PER IL CAMPO DEMOCRATICO si preannuncia un replay del 25 settembre, e cioè una doppia sconfitta. Ma i numeri conteranno molto, anche per la competizione tra Pd e M5S per la guida dell’alternativa a Giorgia Meloni. Se nel Lazio ci dovesse essere un sorpasso grillino ai danni dei dem, si aprirebbero nuovi scenari a sinistra. Per Meloni, una doppia vittoria sarebbe un potente tonico dopo le difficoltà dei primi mesi di governo. Interessante anche vedere di quanto Majorino supererà il pessimo risultato di Gori e quanti voti prenderanno Calenda e Renzi al Nord: se i numeri dovessero premiare la svolta a sinistra di Majorino e i terzopolisti fermarsi sotto il 10%, sarebbe un segnale forte anche in vista delle primarie Pd del 26 febbraio. La prova cioè che la rincorsa al fantomatico centro è puro autolesionismo.
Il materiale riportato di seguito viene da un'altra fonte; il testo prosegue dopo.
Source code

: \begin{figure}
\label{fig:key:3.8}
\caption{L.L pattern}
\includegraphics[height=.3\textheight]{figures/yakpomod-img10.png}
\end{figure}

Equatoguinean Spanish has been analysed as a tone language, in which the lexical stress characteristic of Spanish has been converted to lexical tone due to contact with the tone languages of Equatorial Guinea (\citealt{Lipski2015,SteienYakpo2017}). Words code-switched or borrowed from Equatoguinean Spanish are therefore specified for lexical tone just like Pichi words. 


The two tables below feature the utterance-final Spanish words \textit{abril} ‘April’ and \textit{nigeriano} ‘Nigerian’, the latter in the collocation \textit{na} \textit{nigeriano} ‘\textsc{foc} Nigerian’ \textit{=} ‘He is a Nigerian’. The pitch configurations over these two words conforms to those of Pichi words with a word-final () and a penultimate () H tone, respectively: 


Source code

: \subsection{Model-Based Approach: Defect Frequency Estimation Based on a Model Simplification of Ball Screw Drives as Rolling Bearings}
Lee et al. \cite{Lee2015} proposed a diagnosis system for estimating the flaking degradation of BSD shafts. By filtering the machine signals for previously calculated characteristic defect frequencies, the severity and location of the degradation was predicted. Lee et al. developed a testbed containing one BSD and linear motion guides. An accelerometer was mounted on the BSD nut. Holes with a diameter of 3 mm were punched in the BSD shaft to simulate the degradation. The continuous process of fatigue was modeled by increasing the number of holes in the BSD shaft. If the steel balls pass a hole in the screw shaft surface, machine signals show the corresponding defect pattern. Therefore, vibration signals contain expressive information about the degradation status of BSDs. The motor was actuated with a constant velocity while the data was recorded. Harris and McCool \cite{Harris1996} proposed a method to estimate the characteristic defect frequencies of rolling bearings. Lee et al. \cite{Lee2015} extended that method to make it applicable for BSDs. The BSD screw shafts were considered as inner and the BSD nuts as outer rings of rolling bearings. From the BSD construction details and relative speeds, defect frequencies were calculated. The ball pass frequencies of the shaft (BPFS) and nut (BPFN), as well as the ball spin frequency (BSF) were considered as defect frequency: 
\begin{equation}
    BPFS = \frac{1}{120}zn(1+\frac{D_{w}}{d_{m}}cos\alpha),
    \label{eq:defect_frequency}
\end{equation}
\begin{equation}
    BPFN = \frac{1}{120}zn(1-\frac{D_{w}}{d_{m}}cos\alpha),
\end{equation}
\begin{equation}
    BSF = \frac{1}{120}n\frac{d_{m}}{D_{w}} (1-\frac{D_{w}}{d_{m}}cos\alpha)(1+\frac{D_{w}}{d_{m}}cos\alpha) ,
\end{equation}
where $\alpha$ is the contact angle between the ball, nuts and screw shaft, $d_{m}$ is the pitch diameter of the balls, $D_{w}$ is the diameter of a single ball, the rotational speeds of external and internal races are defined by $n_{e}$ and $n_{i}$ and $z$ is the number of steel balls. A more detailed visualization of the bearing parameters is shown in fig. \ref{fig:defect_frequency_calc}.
IN CASA PD, NONOSTANTE il comizio venerdì a Milano di tutti e 4 i candidati a fianco di Majorino, il clima congressuale è rovente. Gli ultimi dati, dopo il voto di circa 59mila iscritti, vedono Bonacini intesta col 50,29%, seguito da Schlein al 37,9%, Cuperlo (8,1%) e De Micheli (3,7%). Nel dettaglio, il governatore emiliano è in testa nella sua regione, dove sfiora il 60%. Ed è sopra il 50% in Umbria, Toscana, Sardegna e Puglia. Ma Schlein è davanti in Liguria col 56% e in Campania col 52%, mentre in Piemonte, Lombardia e Veneto la partita è molto aperta: guida sempre Bonaccini ma con percentuali intorno al 45% e Schlein lo insegue con numeri tra il 40 e il 42%. Stesso copione in Sicilia, dove i due principali competitor ballano attorno al 40%. Nel Lazio i congressi sono ancora molto indietro: si voterà fino al 19 febbraio, così come in Lombardia, visto l’impegno dei militanti per le regionali. Ma nei primi 7 circoli al voto a Roma e dintorni Schlein è nettamente avanti.

DAL COMITATO DELLA EX europarlamentare festeggiano il successo a Verona (51%) e il trionfo nella città operaia di Castellamare di Stabia (Napoli), dove Schlein ha preso 226 voti contro i 36 di Bonaccini. A Trieste successo di Cuperlo che batte tutti col 49%. Dario Nardella, numero due di Bonaccini, accusa gli avversari di «nervosismo». «Per giorni hanno parlato di un’onda che non c’è, nei circoli siamo avanti con quasi 20 punti di distacco». Botta e risposta anche sui rapporti con l’establishment del partito. Bonacini dice che tra i sostenitori della sua competitor «ci sono i protagonisti della recente sconfitta». Marco Furfaro, portavoce della mozione opposta, replica: «Bonacini ha la necessità di mostrarsi nuovo per far dimenticare che ha fatto parte del gruppo dirigente negli ultimi dieci anni, è stato un uomo di punta dell’era Renzi e ha sostenuto tutte le politiche che hanno relegato milioni di persone nella precarietà. Noi no». La sfida comincia a entrare nel vivo.